Des femmes et des enfants, notamment, auraient essuyé des coups et se sont vu imposer une marche forcée de plusieurs kilomètres, ainsi qu’une nuit à ciel ouvert, dans la localité de Tavenina. Cette « vengeance policière », la hiérarchie, ou du moins, le commandement des éléments sur terrain, a vraisemblablement tenté de le camoufler. Contacté, le contrôleur général de police Norbert Anandra, ministre de la Sécurité publique, a mis de l’eau dans son vin et changé de discours.
Devant la presse jeudi, il a affirmé que le rapport qui lui est parvenu fait état de « huit cases brûlées par une aliénée mentale [ayant agi seule] ». Dédouanant les éléments des FIP de toute responsabilité, le membre du gouvernement a accusé la presse de « propagation de fausses nouvelles en vue d’envenimer la situation ». Au téléphone hier, celui qui a sermonné les journalistes en leur demandant de « bien recouper les informations », a indiqué « si vous avez remarqué, je n’ai fait que lire le rapport qui m’a été remis ».

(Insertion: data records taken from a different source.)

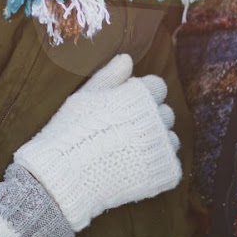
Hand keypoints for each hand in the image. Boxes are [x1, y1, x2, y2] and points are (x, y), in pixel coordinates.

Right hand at [13, 54, 181, 231]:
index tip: (125, 109)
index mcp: (139, 95)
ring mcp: (162, 147)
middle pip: (165, 113)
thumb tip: (127, 59)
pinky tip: (134, 169)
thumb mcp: (84, 98)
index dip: (141, 96)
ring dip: (155, 144)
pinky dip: (157, 167)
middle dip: (149, 120)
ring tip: (128, 153)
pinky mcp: (165, 172)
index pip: (157, 87)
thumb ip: (109, 77)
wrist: (66, 177)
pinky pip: (170, 164)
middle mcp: (156, 118)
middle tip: (123, 134)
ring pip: (169, 139)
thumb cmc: (70, 133)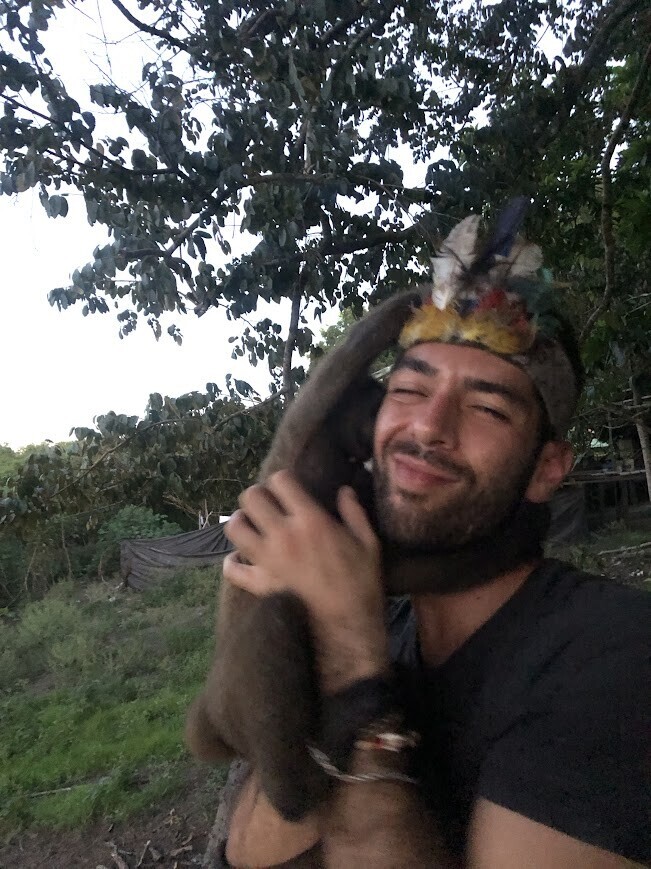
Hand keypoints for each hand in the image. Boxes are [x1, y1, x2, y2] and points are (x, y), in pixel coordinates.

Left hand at [223, 470, 388, 692]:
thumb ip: (354, 511)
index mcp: (311, 520)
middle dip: (258, 496)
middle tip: (268, 504)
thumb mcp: (368, 541)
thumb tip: (344, 490)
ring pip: (235, 528)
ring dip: (241, 522)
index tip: (289, 488)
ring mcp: (267, 560)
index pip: (280, 480)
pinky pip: (232, 569)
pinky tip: (240, 559)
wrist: (349, 624)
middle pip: (251, 497)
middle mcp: (284, 535)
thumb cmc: (362, 582)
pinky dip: (232, 563)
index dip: (283, 480)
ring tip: (252, 526)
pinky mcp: (259, 584)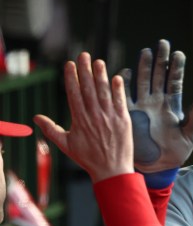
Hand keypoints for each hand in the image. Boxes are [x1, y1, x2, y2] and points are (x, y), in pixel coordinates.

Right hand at [33, 53, 132, 182]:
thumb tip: (36, 118)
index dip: (71, 78)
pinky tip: (117, 77)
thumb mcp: (66, 145)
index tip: (69, 64)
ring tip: (99, 62)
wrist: (112, 170)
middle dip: (85, 70)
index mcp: (79, 120)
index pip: (74, 94)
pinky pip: (120, 101)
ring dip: (101, 75)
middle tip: (83, 55)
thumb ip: (51, 129)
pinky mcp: (123, 120)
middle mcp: (94, 116)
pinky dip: (118, 89)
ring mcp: (110, 117)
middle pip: (88, 89)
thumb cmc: (88, 158)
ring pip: (104, 92)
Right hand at [121, 39, 192, 172]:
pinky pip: (126, 96)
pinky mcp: (130, 114)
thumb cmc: (176, 152)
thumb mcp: (190, 135)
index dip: (176, 68)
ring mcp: (143, 106)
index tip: (178, 54)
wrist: (158, 167)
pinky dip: (125, 84)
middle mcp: (157, 101)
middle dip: (161, 59)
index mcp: (173, 105)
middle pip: (159, 76)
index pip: (175, 81)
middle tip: (163, 43)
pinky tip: (125, 72)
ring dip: (145, 67)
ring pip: (144, 81)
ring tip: (147, 51)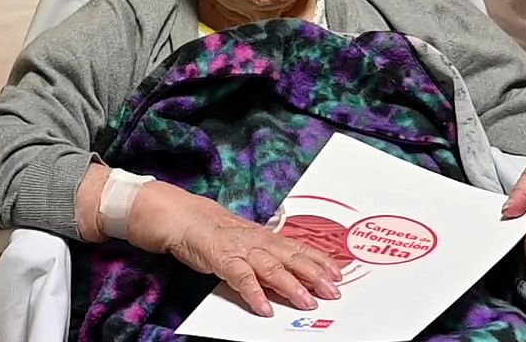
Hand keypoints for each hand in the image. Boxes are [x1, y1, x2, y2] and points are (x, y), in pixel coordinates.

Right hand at [150, 191, 342, 317]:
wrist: (185, 217)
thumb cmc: (218, 232)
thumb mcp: (248, 240)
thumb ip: (268, 255)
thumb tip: (292, 272)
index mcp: (267, 237)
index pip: (300, 248)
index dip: (321, 261)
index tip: (340, 273)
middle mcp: (259, 242)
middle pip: (292, 259)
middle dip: (315, 275)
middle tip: (334, 292)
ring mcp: (241, 249)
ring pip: (272, 268)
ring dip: (291, 286)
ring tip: (307, 302)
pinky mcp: (222, 258)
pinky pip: (241, 278)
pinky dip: (254, 293)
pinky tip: (265, 308)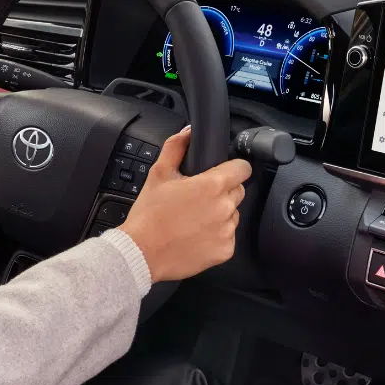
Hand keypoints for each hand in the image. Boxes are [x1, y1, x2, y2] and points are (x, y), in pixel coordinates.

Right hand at [119, 128, 252, 282]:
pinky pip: (228, 237)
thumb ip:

Le ministre et son staff n’auraient-ils donc pas contre-vérifié le rapport à eux transmis, avant d’en faire une « lecture » publique Sous les feux croisés de l’opinion qui peine à croire qu’une quarantaine d’éléments d’intervention n’aient pas pu empêcher « une aliénée mentale » d’incendier cinq villages, et face aux démentis à la pelle, le contrôleur général de la Police, actuellement à Befandriana-Nord, a soutenu : « Attendons de voir les résultats de l’enquête ».
Flagrant délit d’atteinte à l’ordre public
Pour la présidente du SMM, les faits d’Antsakabary peuvent être qualifiés de « flagrant délit », d’atteinte à l’ordre public et destruction de bien d’autrui. La magistrate Ernaivo ajoute, cependant, que les auteurs de l’acte n’ont pas été pris en flagrant délit. Aussi, si l’enquête confirme la responsabilité des éléments de la police nationale dans cet incendie de 487 habitations ayant fait un mort, « une demande d’autorisation de poursuite » de la part du commandement policier sera ainsi nécessaire.
Lors de l’entretien téléphonique d’hier, le ministre Norbert Anandra a déclaré : « Personne n’est au-dessus de la loi. Si le tribunal estime qu’il est nécessaire d’enquêter ces policiers, ils seront à sa disposition. D’ailleurs, dès le début de leur formation, il est martelé aux éléments que nul n’est au-dessus de la loi ». Charles Andriamiseza, ministre de la Justice, sur cette affaire de Befandriana-Nord, a soutenu, en marge de l’inauguration de la maison des avocats à Anosy, jeudi, qu’une fois au fait des tenants et aboutissant du sujet, la machine judiciaire se mettra en marche. À lui d’assurer « que la justice sévira contre tout acte illégal, qui que ce soit l’auteur ». Ainsi soit-il.